• [AÇÃO NECESSÁRIA]:
De acordo com o texto sobre a gata Alice, em que ocasiões ela brinca sempre?

• [TEXTO EM ESTUDO]:
Coisas que passam...

 

Alice está grande, está a ficar grande e bonita.

Já se destacam manchas em tons de mel, nas patas, nos olhos, aqui e acolá.

Eu pensava que os gatos cresciam mais depressa, como os cães, mas não, os gatos crescem mais lentamente, ou então é da minha vista.

É um pouco como com o perfume, por muito intenso que seja, nós quase não damos por ele, tal a habituação.

Comigo e com Alice passar-se algo parecido, talvez por a ver e estar todos os dias com ela, talvez por isso não dê conta de como e quanto ela cresce.

Ainda pouco passou de meio mês, desde que chegou e mudou tudo de alto a baixo.

As relações, os tons de voz, as reacções, Alice entrou vinda do nada e mexeu com quase tudo.

Os momentos em que brinca são mágicos.

Brinca sempre que alguém está na cozinha.

Pode ficar um minuto, dois, na cama, mas passado esse tempo, salta, dispara, corre, morde, dá toques com a pata.

Essa é uma das facetas mais deliciosas deste processo de conhecimento; quando Alice passa por um de nós e, como que a dizer que nem se dá conta de nós, dá-nos um toque com a pata, à sua passagem.

Outra coisa que me deixa espantado é a diferença de comportamento de Alice.

Quando está ao nosso colo, Alice aguenta uns segundos quieta.

Quando Maria pega nela, Alice fica-se, simplesmente.

Muda de comportamento.

Respeitinho é bonito.

Há outras facetas deliciosas, e outras que, porque ainda pouco vincadas demoram a libertar-se.

Alice, no mesmo segundo em que pula e brinca connosco, deita-se a fugir, esconde-se e fica a observar.

Alice ainda desconfia de nós.

Tem três ou quatro esconderijos, à vista de todos, onde se sente segura dos medos que nunca imaginou ter.

Apenas tem medo porque desconhece.

Apenas tem medo porque amar demora a aprender.

Apenas tem medo porque teve sempre medo.

Isso há-de passar.

Alice – a porta da cozinha está, agora, sempre aberta, quando há gente em casa – é uma gata que está a aprender a ser feliz, por enquanto no seu próprio espaço, onde já se sente segura, mas Alice ainda desconfia.

Ainda não é aquela gata que se passeia, connosco pela casa, enrolada nas nossas pernas. Ainda não. Alice ainda é uma criança.

E, é a parte que menos gosto nisto tudo.

A desconfiança de Alice.

Por muito que lhe diga que o mundo lá fora é que é perigoso, que cá em casa pode confiar em qualquer um de nós, Alice ainda é desconfia.

E, assusta-se.

Talvez isso passe.

Desde que continue a crescer, cada vez mais bonita, eu espero, eu posso esperar, todos podemos esperar.

Talvez isso passe.

Um dia, Alice vai confiar nesse mundo melhor.

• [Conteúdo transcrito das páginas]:
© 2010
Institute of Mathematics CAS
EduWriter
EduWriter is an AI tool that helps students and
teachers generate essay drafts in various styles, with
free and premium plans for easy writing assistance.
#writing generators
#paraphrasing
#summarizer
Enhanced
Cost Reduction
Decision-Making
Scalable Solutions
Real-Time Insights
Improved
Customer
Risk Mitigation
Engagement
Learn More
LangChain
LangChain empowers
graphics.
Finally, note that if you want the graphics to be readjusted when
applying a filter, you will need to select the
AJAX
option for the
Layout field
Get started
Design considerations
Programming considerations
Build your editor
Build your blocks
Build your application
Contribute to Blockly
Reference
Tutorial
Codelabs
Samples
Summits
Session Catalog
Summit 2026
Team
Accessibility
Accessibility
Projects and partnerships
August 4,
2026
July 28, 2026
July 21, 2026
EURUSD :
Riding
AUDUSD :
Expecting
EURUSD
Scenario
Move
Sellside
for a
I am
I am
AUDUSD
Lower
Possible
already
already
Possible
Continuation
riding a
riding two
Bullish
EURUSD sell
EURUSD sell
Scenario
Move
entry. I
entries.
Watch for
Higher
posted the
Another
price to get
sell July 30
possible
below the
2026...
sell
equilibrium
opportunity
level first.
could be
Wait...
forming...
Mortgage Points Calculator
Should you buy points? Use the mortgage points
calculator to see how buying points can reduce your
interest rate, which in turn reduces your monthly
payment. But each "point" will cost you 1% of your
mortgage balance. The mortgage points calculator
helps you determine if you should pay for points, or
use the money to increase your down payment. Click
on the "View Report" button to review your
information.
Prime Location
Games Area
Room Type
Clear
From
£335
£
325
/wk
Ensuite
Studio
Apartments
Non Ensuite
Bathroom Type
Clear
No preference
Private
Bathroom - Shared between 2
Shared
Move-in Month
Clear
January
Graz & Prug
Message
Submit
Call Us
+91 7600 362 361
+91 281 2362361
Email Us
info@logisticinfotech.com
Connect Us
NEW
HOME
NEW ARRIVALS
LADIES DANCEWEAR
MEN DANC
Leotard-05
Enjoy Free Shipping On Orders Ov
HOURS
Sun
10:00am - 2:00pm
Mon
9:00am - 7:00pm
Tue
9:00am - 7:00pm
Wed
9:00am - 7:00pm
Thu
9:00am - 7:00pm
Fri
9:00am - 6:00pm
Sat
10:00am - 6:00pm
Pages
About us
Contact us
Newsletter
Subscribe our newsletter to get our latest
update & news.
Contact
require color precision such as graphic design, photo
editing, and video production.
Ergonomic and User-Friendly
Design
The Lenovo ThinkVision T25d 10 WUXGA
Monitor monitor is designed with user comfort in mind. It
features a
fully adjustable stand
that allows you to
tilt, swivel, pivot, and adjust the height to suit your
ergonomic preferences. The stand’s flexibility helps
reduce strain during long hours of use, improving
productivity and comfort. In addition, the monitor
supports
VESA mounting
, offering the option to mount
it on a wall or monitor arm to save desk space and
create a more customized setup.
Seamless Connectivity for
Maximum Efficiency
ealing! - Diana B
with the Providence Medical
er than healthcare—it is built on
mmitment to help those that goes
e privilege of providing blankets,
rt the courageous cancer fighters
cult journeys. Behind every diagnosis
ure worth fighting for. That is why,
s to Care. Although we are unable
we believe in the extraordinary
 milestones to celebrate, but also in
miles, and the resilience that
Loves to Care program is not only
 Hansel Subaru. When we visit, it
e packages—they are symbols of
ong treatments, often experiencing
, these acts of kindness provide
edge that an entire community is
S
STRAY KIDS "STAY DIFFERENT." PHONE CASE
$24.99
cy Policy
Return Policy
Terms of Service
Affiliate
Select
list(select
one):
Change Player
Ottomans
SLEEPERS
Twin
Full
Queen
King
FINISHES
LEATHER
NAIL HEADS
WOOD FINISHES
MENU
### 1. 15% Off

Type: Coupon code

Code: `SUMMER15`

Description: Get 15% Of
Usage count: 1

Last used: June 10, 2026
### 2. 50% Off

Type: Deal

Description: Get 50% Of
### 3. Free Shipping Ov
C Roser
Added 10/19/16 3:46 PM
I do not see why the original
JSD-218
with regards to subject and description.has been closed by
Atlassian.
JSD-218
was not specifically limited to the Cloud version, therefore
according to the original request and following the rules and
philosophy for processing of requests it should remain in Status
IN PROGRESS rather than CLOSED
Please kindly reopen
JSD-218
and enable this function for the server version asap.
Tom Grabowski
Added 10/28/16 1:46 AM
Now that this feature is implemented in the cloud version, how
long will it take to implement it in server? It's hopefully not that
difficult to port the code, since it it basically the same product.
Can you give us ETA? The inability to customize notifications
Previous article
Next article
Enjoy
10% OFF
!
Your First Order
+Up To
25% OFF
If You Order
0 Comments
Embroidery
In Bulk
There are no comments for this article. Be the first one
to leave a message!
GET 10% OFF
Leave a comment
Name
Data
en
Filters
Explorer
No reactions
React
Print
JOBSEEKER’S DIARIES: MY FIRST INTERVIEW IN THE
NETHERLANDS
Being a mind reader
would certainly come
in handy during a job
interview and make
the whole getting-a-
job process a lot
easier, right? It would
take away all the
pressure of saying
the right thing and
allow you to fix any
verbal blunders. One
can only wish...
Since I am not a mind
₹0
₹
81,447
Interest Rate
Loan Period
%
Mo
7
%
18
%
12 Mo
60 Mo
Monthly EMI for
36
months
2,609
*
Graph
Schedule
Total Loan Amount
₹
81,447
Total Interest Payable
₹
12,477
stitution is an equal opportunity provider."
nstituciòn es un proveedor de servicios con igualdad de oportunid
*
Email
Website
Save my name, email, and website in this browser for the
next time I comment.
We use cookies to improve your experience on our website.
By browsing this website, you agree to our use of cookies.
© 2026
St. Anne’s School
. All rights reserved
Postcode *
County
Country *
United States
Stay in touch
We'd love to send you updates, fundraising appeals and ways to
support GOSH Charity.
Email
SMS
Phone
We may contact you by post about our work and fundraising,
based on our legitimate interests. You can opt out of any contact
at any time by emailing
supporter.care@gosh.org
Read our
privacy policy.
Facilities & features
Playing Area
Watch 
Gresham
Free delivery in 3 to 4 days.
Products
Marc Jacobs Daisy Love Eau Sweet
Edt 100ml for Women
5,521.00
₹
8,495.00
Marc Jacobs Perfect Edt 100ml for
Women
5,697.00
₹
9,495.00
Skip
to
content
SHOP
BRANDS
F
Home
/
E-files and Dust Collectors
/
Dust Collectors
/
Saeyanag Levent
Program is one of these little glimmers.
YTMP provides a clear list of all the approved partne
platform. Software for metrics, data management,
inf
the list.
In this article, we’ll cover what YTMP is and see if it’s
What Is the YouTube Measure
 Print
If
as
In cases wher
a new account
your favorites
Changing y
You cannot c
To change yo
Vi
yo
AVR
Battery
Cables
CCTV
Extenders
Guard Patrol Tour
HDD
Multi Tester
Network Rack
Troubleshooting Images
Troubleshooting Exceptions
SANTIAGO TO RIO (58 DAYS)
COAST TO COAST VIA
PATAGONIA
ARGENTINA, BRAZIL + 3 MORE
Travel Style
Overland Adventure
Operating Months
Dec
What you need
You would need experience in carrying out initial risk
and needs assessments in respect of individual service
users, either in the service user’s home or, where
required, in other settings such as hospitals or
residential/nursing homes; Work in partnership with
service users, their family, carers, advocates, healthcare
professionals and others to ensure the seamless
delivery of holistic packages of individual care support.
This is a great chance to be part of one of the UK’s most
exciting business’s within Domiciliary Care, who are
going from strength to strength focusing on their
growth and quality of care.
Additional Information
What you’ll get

• [RESULTADO ABAIXO]:
Alice brinca sempre que alguém está na cozinha.